__Requirement__:
Exactly the lines below, starting with the one containing "Awala ni kul" and going on through the one containing "of Scale AI", must be reproduced, both ends included, and no pictures with them.

[Extracted page text data]

──────────

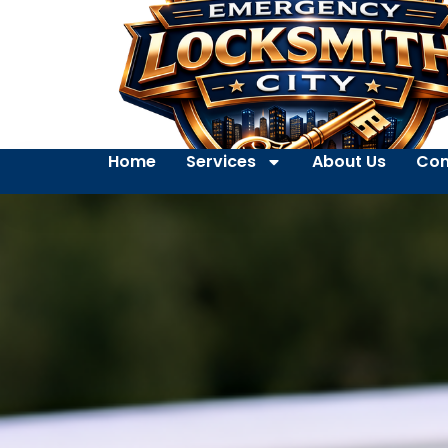
Home
Services
About Us
Con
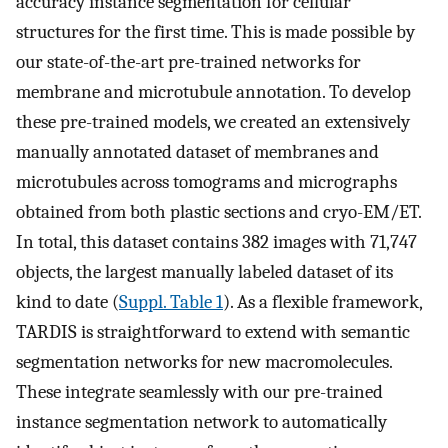
accuracy instance segmentation for cellular
structures for the first time. This is made possible by
our state-of-the-art pre-trained networks for
membrane and microtubule annotation. To develop
these pre-trained models, we created an extensively
manually annotated dataset of membranes and
microtubules across tomograms and micrographs
obtained from both plastic sections and cryo-EM/ET.
In total, this dataset contains 382 images with 71,747
objects, the largest manually labeled dataset of its
kind to date (
Suppl. Table 1
). As a flexible framework,
TARDIS is straightforward to extend with semantic
segmentation networks for new macromolecules.
These integrate seamlessly with our pre-trained
instance segmentation network to automatically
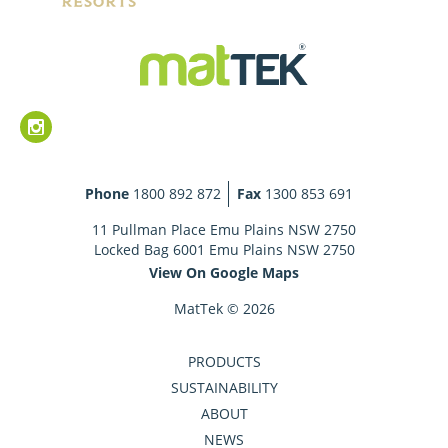
Phone
1800 892 872
Fax
1300 853 691
11 Pullman Place Emu Plains NSW 2750
Locked Bag 6001 Emu Plains NSW 2750
View On Google Maps
MatTek © 2026
PRODUCTS
SUSTAINABILITY
ABOUT
NEWS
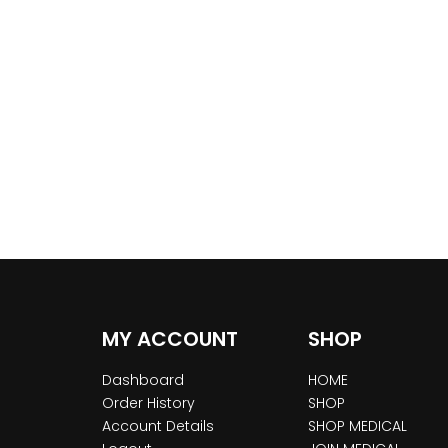
MY ACCOUNT
SHOP
Dashboard
HOME
Order History
SHOP
Account Details
SHOP MEDICAL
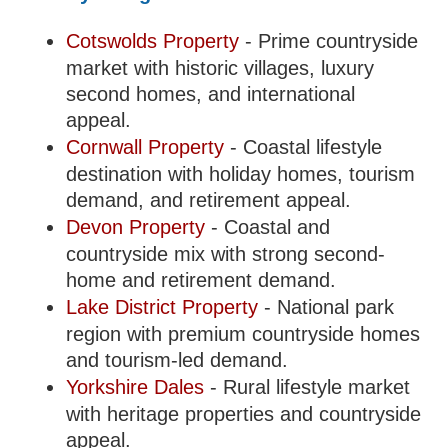
Cotswolds Property
- Prime countryside
market with historic villages, luxury
second homes, and international
appeal.
Cornwall Property
- Coastal lifestyle
destination with holiday homes, tourism
demand, and retirement appeal.
Devon Property
- Coastal and
countryside mix with strong second-
home and retirement demand.
Lake District Property
- National park
region with premium countryside homes
and tourism-led demand.
Yorkshire Dales
- Rural lifestyle market
with heritage properties and countryside
appeal.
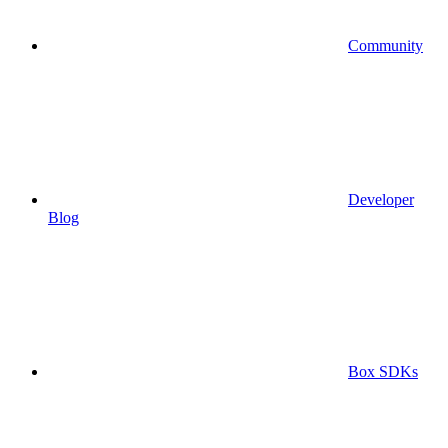
Community
Developer
Blog
Box SDKs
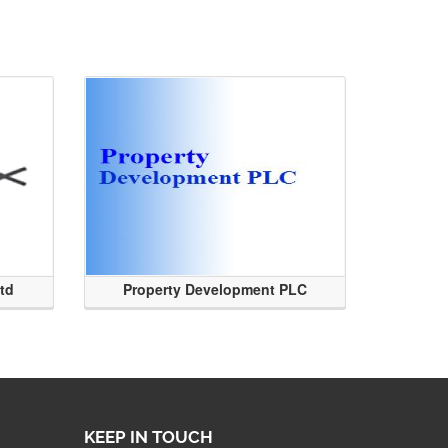
Ltd
Property Development PLC
KEEP IN TOUCH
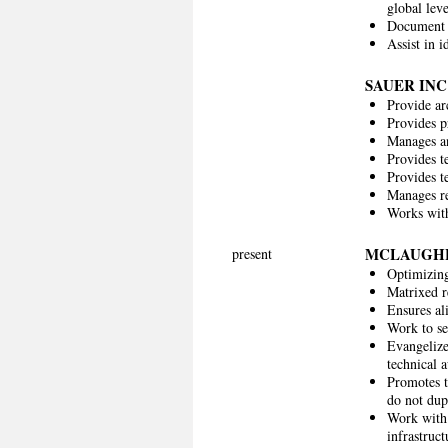
global leve
Document 
Assist in 
SAUER INC
Provide ar
Provides p
Manages and
Provides te
Provides t
Manages re
Works with
MCLAUGH
present
Optimizing 
Matrixed re
Ensures al
Work to set
Evangelize
technical 
Promotes t
do not dup
Work with 
infrastruc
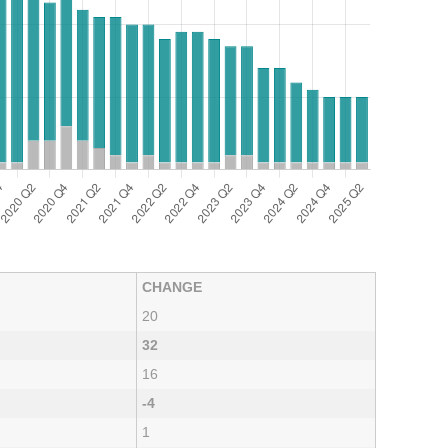
CHANGE
20
32
16
-4
1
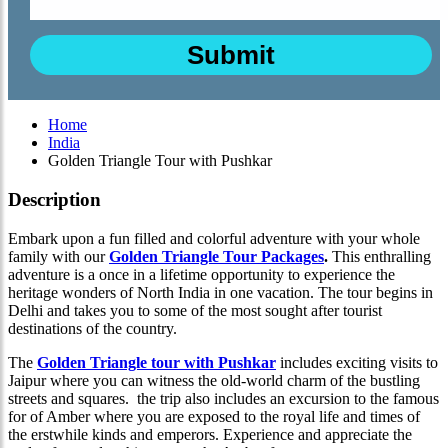
Home
India
Golden Triangle Tour with Pushkar
Description
Embark upon a fun filled and colorful adventure with your whole
family with our
Golden Triangle Tour Packages
.
This enthralling
adventure is a once in a lifetime opportunity to experience the
heritage wonders of North India in one vacation. The tour begins in
Delhi and takes you to some of the most sought after tourist
destinations of the country.
The
Golden Triangle tour with Pushkar
includes exciting visits to
Jaipur where you can witness the old-world charm of the bustling
streets and squares. the trip also includes an excursion to the famous
for of Amber where you are exposed to the royal life and times of
the erstwhile kinds and emperors. Experience and appreciate the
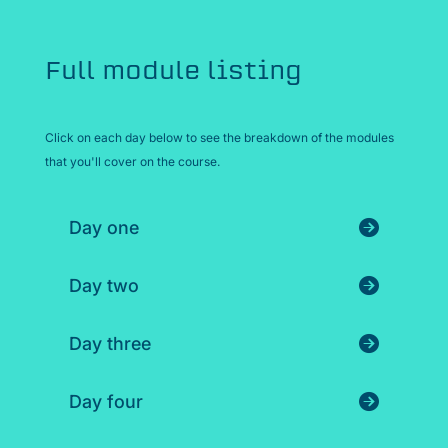
Full module listing
Click on each day below to see the breakdown of the modules
that you'll cover on the course.
Day one
Day two
Day three
Day four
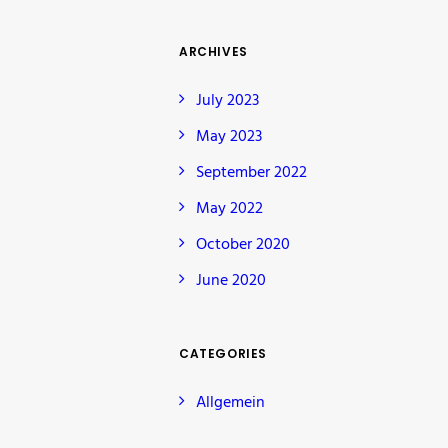
ARCHIVES
July 2023
May 2023
September 2022
May 2022
October 2020
June 2020
CATEGORIES
Allgemein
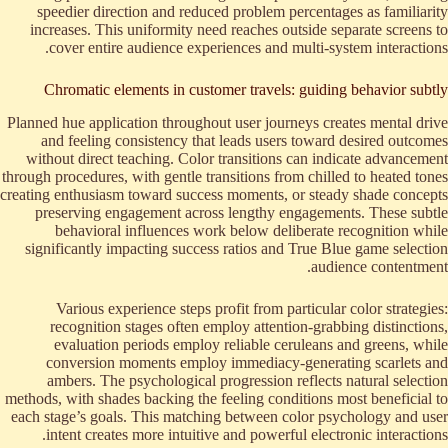
speedier direction and reduced problem percentages as familiarity
increases. This uniformity need reaches outside separate screens to
cover entire audience experiences and multi-system interactions.
Chromatic elements in customer travels: guiding behavior subtly
Planned hue application throughout user journeys creates mental drive
and feeling consistency that leads users toward desired outcomes
without direct teaching. Color transitions can indicate advancement
through procedures, with gentle transitions from chilled to heated tones
creating enthusiasm toward success moments, or steady shade concepts
preserving engagement across lengthy engagements. These subtle
behavioral influences work below deliberate recognition while
significantly impacting success ratios and True Blue game selection
audience contentment.
Various experience steps profit from particular color strategies:
recognition stages often employ attention-grabbing distinctions,
evaluation periods employ reliable ceruleans and greens, while
conversion moments employ immediacy-generating scarlets and
ambers. The psychological progression reflects natural selection
methods, with shades backing the feeling conditions most beneficial to
each stage’s goals. This matching between color psychology and user
intent creates more intuitive and powerful electronic interactions.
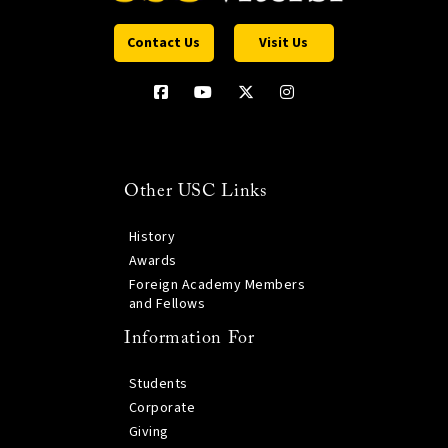
Contact Us
Visit Us
Other USC Links
History
Awards
Foreign Academy Members
and Fellows
Information For
Students
Corporate
Giving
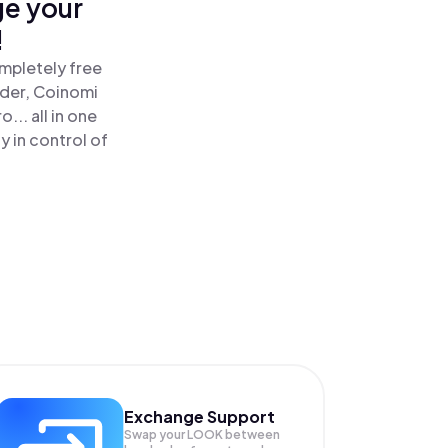
ge your
!
ompletely free
ader, Coinomi
.. all in one
 in control of
Exchange Support
Swap your
LOOK
between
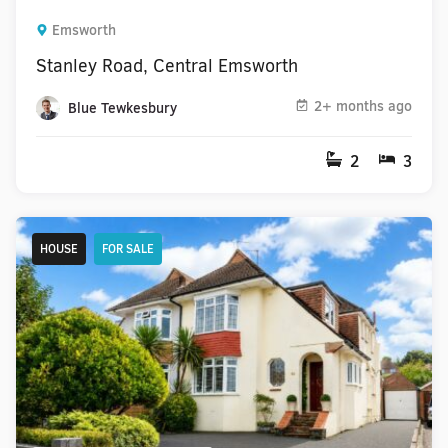
Emsworth
Stanley Road, Central Emsworth
2+ months ago
Blue Tewkesbury
2
3
HOUSE
FOR SALE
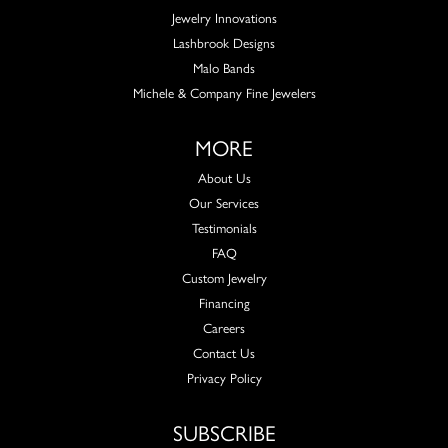
Jewelry Innovations
Lashbrook Designs
Malo Bands
Michele & Company Fine Jewelers
MORE
About Us
Our Services
Testimonials
FAQ
Custom Jewelry
Financing
Careers
Contact Us
Privacy Policy
SUBSCRIBE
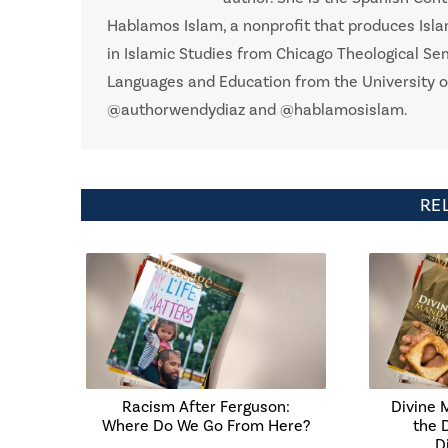
Hablamos Islam, a nonprofit that produces Isla
in Islamic Studies from Chicago Theological Se
Languages and Education from the University o
@authorwendydiaz and @hablamosislam.
RE
Racism After Ferguson:
Divine 
Where Do We Go From Here?
the 
D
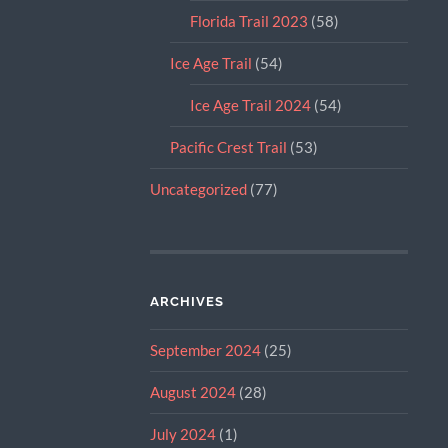
Florida Trail 2023
(58)
Ice Age Trail
(54)
Ice Age Trail 2024
(54)
Pacific Crest Trail
(53)
Uncategorized
(77)
ARCHIVES
September 2024
(25)
August 2024
(28)
July 2024
(1)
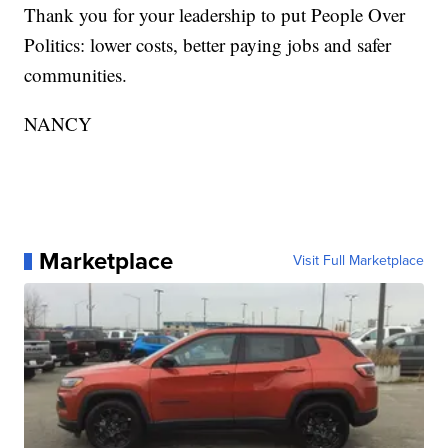
Thank you for your leadership to put People Over
Politics: lower costs, better paying jobs and safer
communities.
NANCY
Marketplace
Visit Full Marketplace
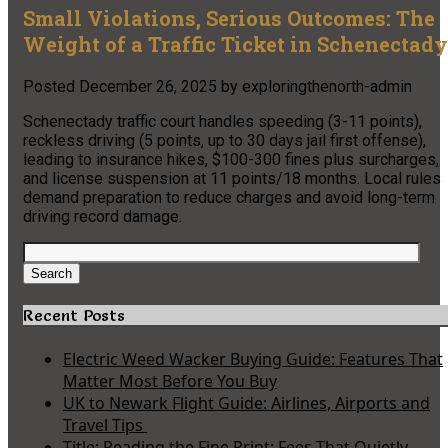
Small Violations, Serious Outcomes: The
Weight of a Traffic Ticket in Schenectady
Posted
December 26, 2025
by
exploringthenorth-admin
Schenectady traffic court handles speeding (3-11 points),
reckless driving (5 points, up to 30 days jail first offense),
leading to insurance hikes, $100-300 fines plus surcharges,
and license suspension at 11 points/18 months. Local rules
demand preparation to reduce charges and avoid long-term
driving record damage.
Search
for:
Search
Recent Posts
Electric Weed Wacker Buying Guide: Features That
Matter Most Before You Buy
UK to Newark Flight Guide: Airlines, Airports and
Travel Tips
Title: Reading the Fine Print: Fees That Quietly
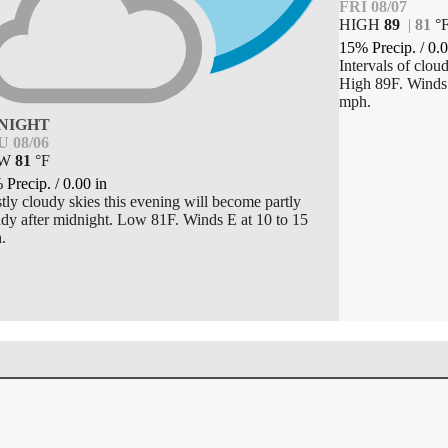
FRI 08/07
HIGH
89
|
81
°
15% Precip.
/
0.
Intervals of clou
High 89F. Winds 
mph.
NIGHT
 08/06
OW
81
°
F
 Precip.
/
0.00
in
ly cloudy skies this evening will become partly
dy after midnight. Low 81F. Winds E at 10 to 15
.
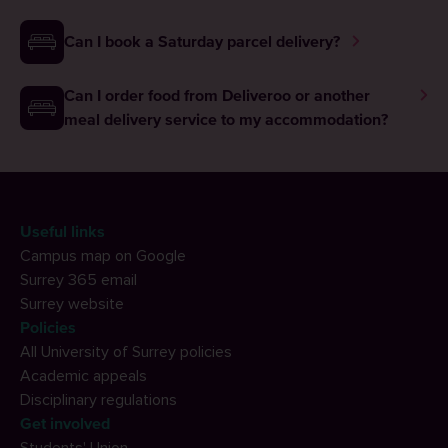
Can I book a Saturday parcel delivery?
Can I order food from Deliveroo or another
meal delivery service to my accommodation?
Useful links
Campus map on Google
Surrey 365 email
Surrey website
Policies
All University of Surrey policies
Academic appeals
Disciplinary regulations
Get involved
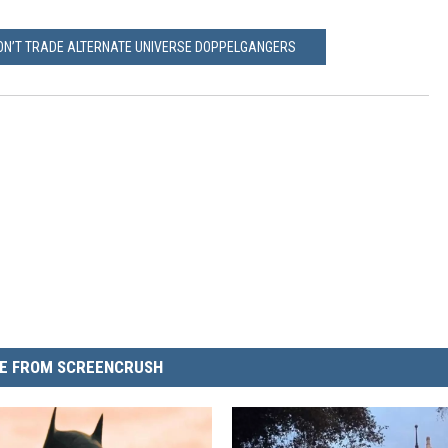
WON’T TRADE ALTERNATE UNIVERSE DOPPELGANGERS
E FROM SCREENCRUSH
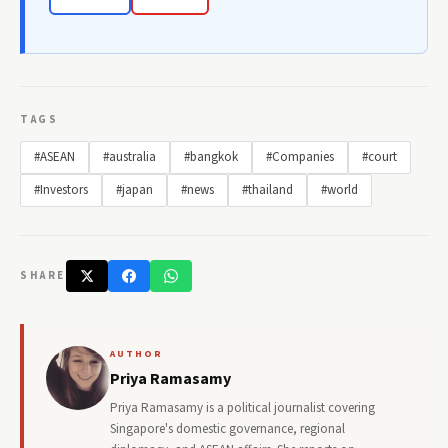
TAGS
#ASEAN
#australia
#bangkok
#Companies
#court
#Investors
#japan
#news
#thailand
#world
SHARE
AUTHOR
Priya Ramasamy
Priya Ramasamy is a political journalist covering
Singapore's domestic governance, regional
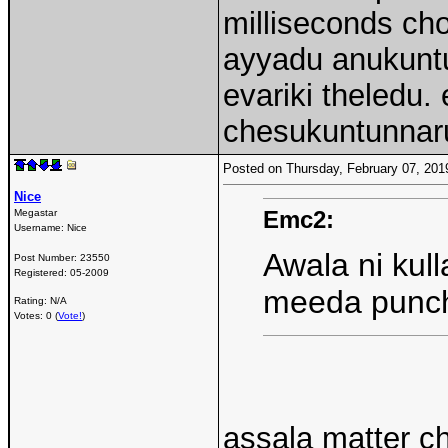
milliseconds ch
ayyadu anukuntu
evariki theledu
chesukuntunnaru
Posted on Thursday, February 07, 20
Nice
Emc2:
Megastar
Username:
Nice
Awala ni kul
Post Number:
23550
Registered:
05-2009
meeda punc
Rating: N/A
Votes: 0 (
Vote!
)
assala matter c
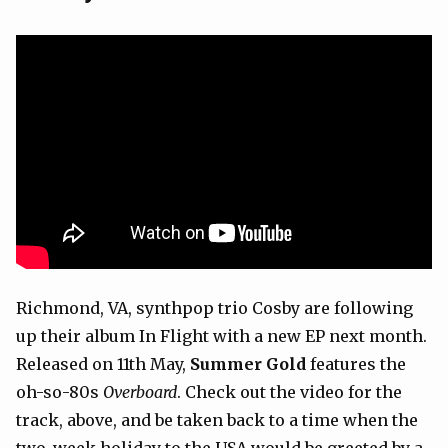
Richmond, VA, synthpop trio Cosby are following
up their album In Flight with a new EP next month.
Released on 11th May,
Summer Gold
features the
oh-so-80s
Overboard
. Check out the video for the
track, above, and be taken back to a time when the
two-week holiday to the USA would be greeted by a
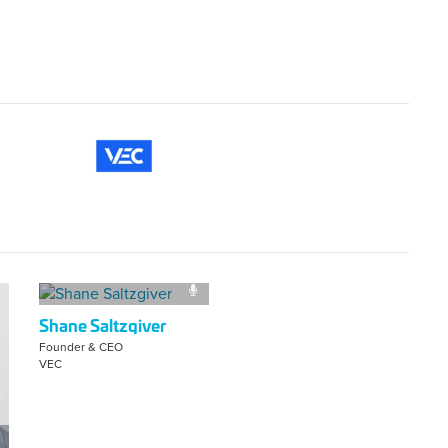
Shane Saltzgiver
Founder & CEO
VEC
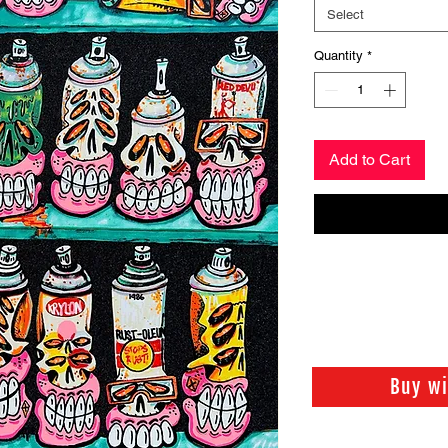
Select
Quantity
*
Add to Cart
Buy w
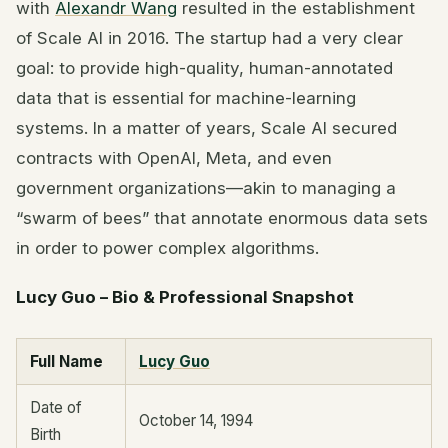
with
Alexandr Wang
resulted in the establishment
of Scale AI in 2016. The startup had a very clear
goal: to provide high-quality, human-annotated
data that is essential for machine-learning
systems. In a matter of years, Scale AI secured
contracts with OpenAI, Meta, and even
government organizations—akin to managing a
“swarm of bees” that annotate enormous data sets
in order to power complex algorithms.
Lucy Guo – Bio & Professional Snapshot
Full Name
Lucy Guo
Date of
October 14, 1994
Birth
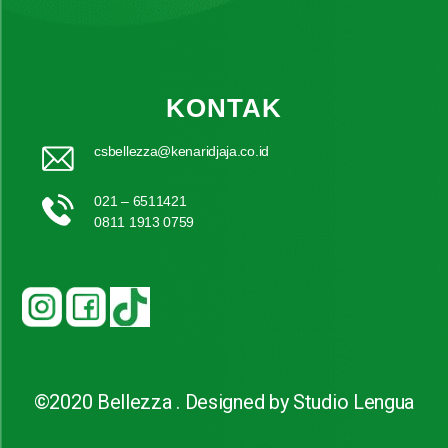
KONTAK
csbellezza@kenaridjaja.co.id
021 – 6511421
0811 1913 0759
©2020 Bellezza . Designed by Studio Lengua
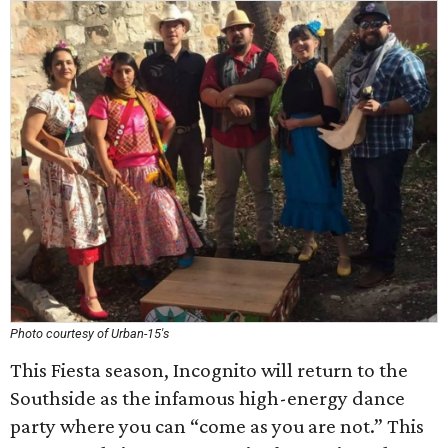
Photo courtesy of Urban-15's
This Fiesta season, Incognito will return to the
Southside as the infamous high-energy dance
party where you can “come as you are not.” This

──────────

__Finished exercise__:
Awala ni kul
Post Number:
23550
Registered:
05-2009
meeda punc
Rating: N/A
Votes: 0 (
Vote!
)
assala matter c
Richmond, VA, synthpop trio Cosby are following
up their album In Flight with a new EP next month.
Released on 11th May,
Summer Gold
features the
oh-so-80s
Overboard
. Check out the video for the
track, above, and be taken back to a time when the
two-week holiday to the USA would be greeted by a
Shane Saltzgiver
Founder & CEO
VEC
Select
Quantity
*
Add to Cart
Buy w
with
Alexandr Wang
resulted in the establishment
of Scale AI in 2016. The startup had a very clear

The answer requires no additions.